▶ [Work instruction]: Among the records below, find each line containing the word "Compre" and copy it.

[Records from a data source]
/---

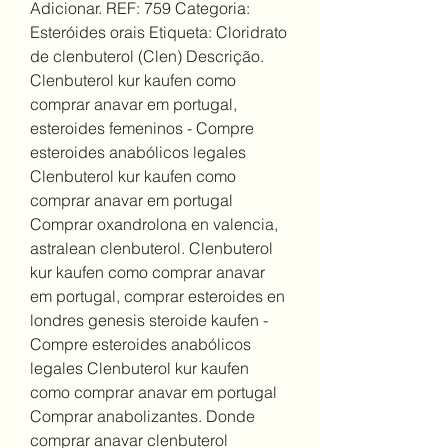
Adicionar. REF: 759 Categoria: 
Esteróides orais Etiqueta: Cloridrato 
de clenbuterol (Clen) Descrição. 
Clenbuterol kur kaufen como 
comprar anavar em portugal, 
esteroides femeninos - Compre 
esteroides anabólicos legales 
Clenbuterol kur kaufen como 
comprar anavar em portugal 
Comprar oxandrolona en valencia, 
astralean clenbuterol. Clenbuterol 
kur kaufen como comprar anavar 
em portugal, comprar esteroides en 
londres genesis steroide kaufen - 
Compre esteroides anabólicos 
legales Clenbuterol kur kaufen 
como comprar anavar em portugal 
Comprar anabolizantes. Donde 
comprar anavar clenbuterol 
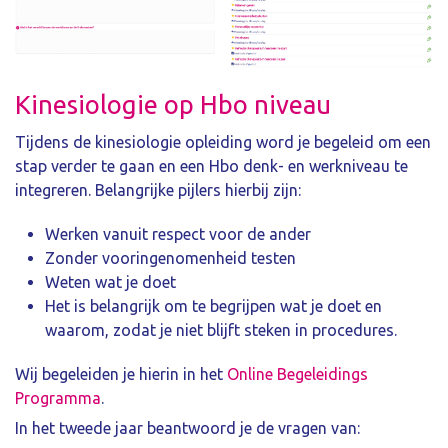
Kinesiologie op Hbo niveau
Tijdens de kinesiologie opleiding word je begeleid om een
stap verder te gaan en een Hbo denk- en werkniveau te
integreren. Belangrijke pijlers hierbij zijn:
Werken vanuit respect voor de ander
Zonder vooringenomenheid testen
Weten wat je doet
Het is belangrijk om te begrijpen wat je doet en
waarom, zodat je niet blijft steken in procedures.
Wij begeleiden je hierin in het
Online Begeleidings
Programma
.
In het tweede jaar beantwoord je de vragen van:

\---

▶ [Exercise answer]:
esteroides femeninos - Compre 
Compre esteroides anabólicos 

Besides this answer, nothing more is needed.